■ **Your task**
The response should consist of the data below, copied exactly, with no pictures in it.

■ **Records to process**
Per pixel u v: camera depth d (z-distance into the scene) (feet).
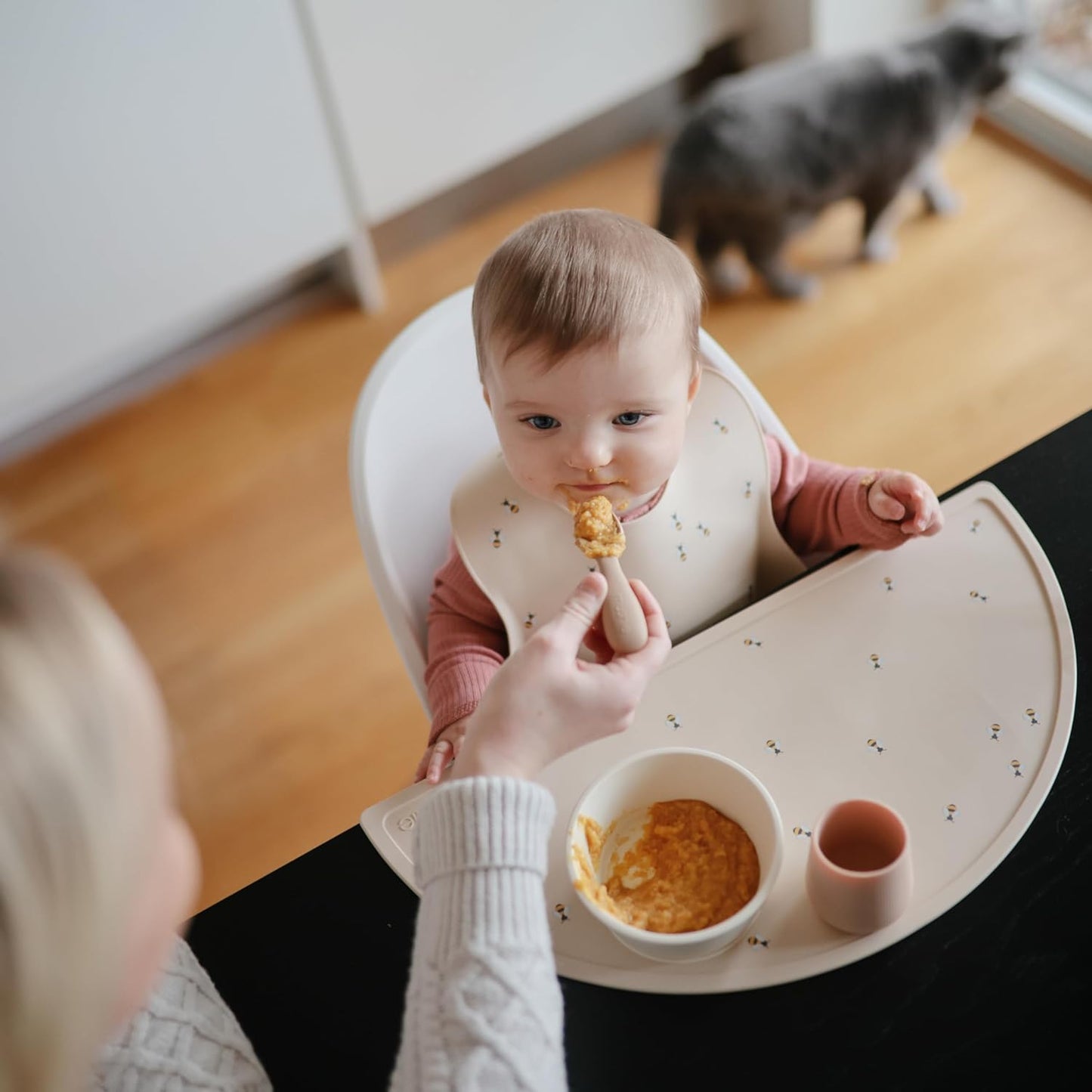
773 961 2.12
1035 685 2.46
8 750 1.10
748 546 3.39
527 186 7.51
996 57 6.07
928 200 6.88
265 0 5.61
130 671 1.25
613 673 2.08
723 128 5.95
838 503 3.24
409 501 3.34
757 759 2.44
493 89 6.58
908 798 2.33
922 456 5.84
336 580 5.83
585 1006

■ **Answer to this task**
Per pixel u v: camera depth d (z-distance into the scene) (feet).
773 961 2.12
1035 685 2.46
8 750 1.10
748 546 3.39
527 186 7.51
996 57 6.07
928 200 6.88
265 0 5.61
130 671 1.25
613 673 2.08
723 128 5.95
838 503 3.24
409 501 3.34
757 759 2.44
493 89 6.58
908 798 2.33
922 456 5.84
336 580 5.83
585 1006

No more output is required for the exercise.